*Work order*. Within the entries below, find each line containing the word "гимнастика" and copy it.

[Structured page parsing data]
#####

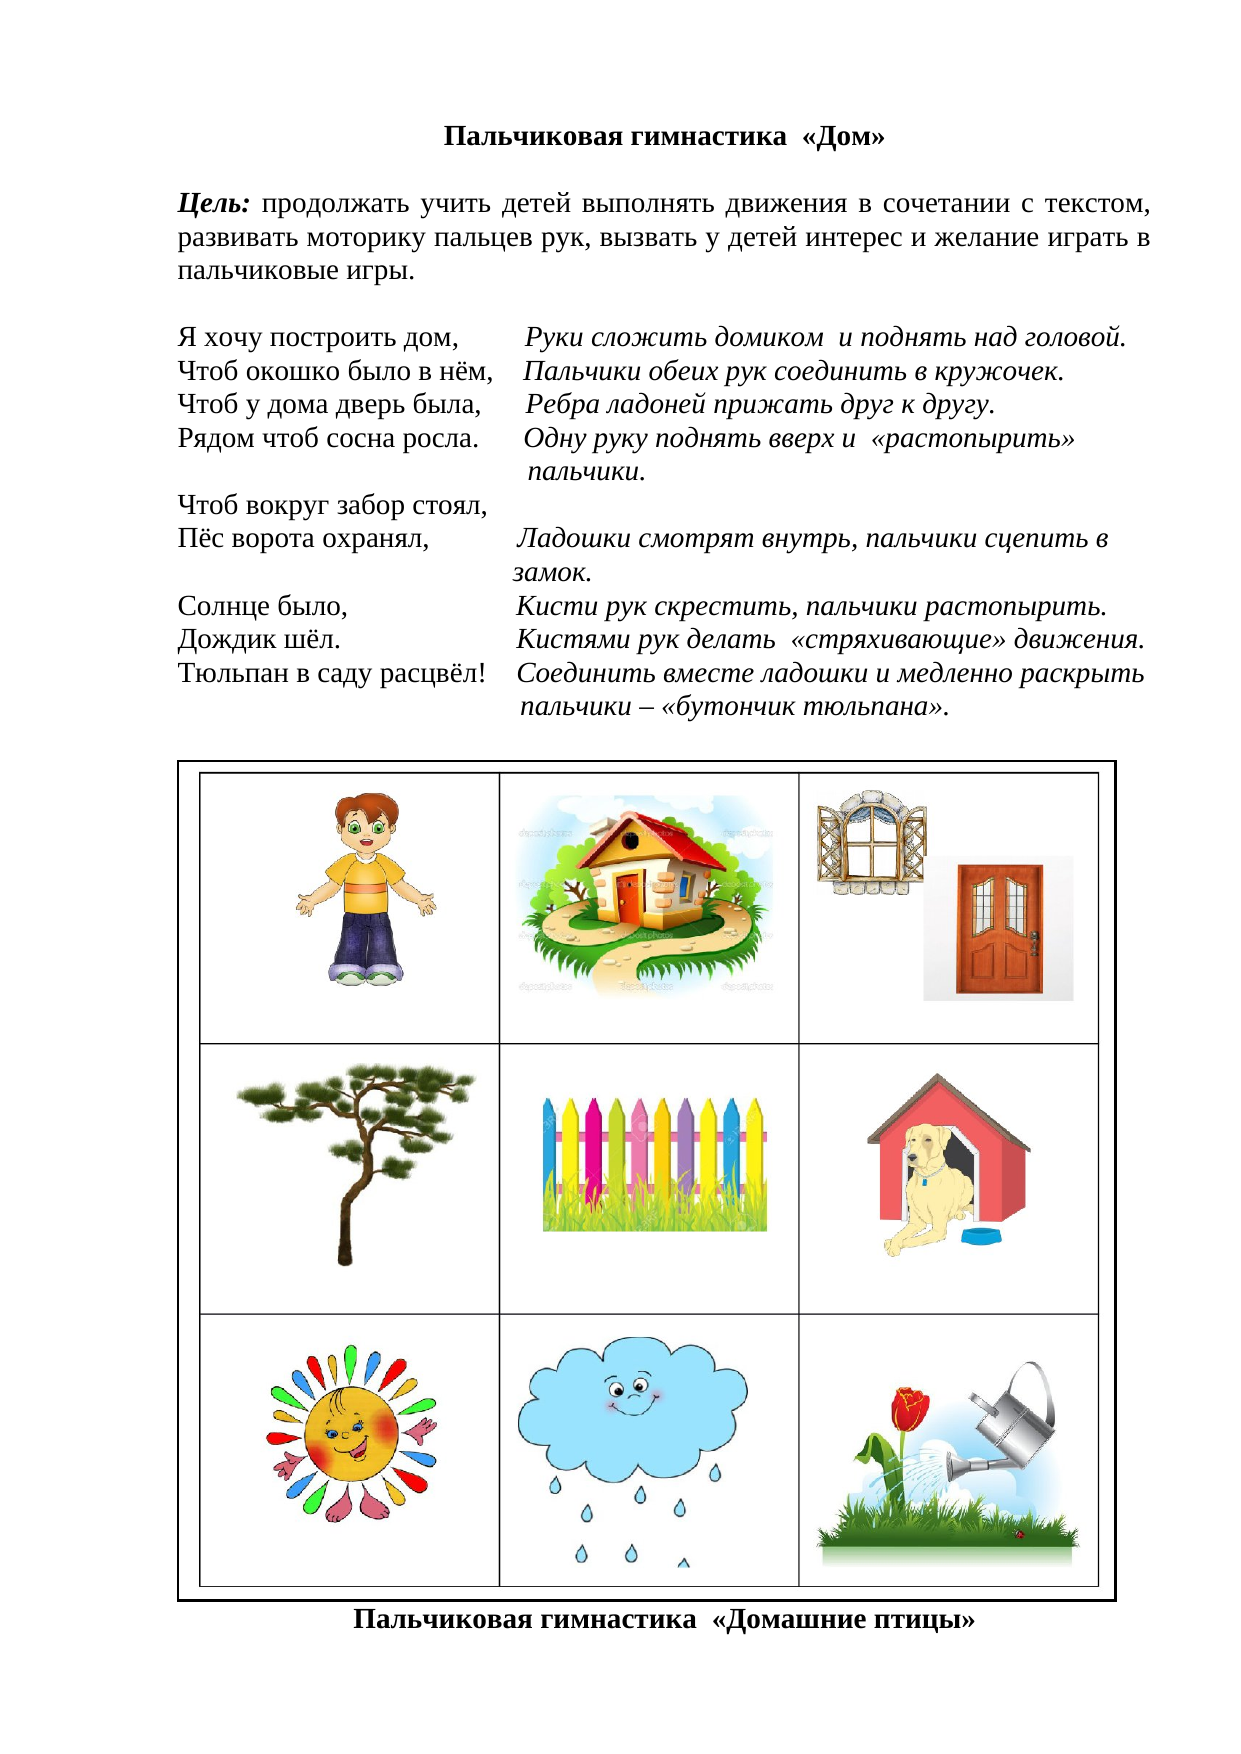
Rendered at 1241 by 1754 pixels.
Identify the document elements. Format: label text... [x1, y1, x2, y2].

text Пальчиковая гимнастика «Дом» [177, 118, 1152, 152]
text Чтоб вокруг забор стоял, [177, 487, 1152, 521]
text Дождик шёл. Кистями рук делать «стряхивающие» движения. [177, 621, 1152, 655]
text Я хочу построить дом, Руки сложить домиком и поднять над головой. [177, 319, 1152, 353]
text пальчики – «бутончик тюльпана». [177, 688, 1152, 722]
picture [179, 762, 1114, 1599]
text Пёс ворота охранял, Ладошки смотрят внутрь, пальчики сцепить в [177, 521, 1152, 554]
text Тюльпан в саду расцвёл! Соединить вместе ладошки и медленно раскрыть [177, 655, 1152, 688]
text Цель: продолжать учить детей выполнять движения в сочетании с текстом, развивать моторику пальцев рук, вызвать у детей интерес и желание играть в пальчиковые игры. [177, 185, 1152, 286]
text Чтоб окошко было в нём, Пальчики обеих рук соединить в кружочек. [177, 353, 1152, 386]
text пальчики. [177, 453, 1152, 487]
text Солнце было, Кисти рук скрестить, пальчики растопырить. [177, 588, 1152, 621]
text Рядом чтоб сосна росла. Одну руку поднять вверх и «растопырить» [177, 420, 1152, 453]
text Чтоб у дома дверь была, Ребра ладоней прижать друг к другу. [177, 386, 1152, 420]
text замок. [177, 554, 1152, 588]
text Пальчиковая гимнастика «Домашние птицы» [177, 1602, 1152, 1635]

#####

*Final answer*.
text Пальчиковая гимнастика «Дом» [177, 118, 1152, 152]
text Пальчиковая гимнастика «Домашние птицы» [177, 1602, 1152, 1635]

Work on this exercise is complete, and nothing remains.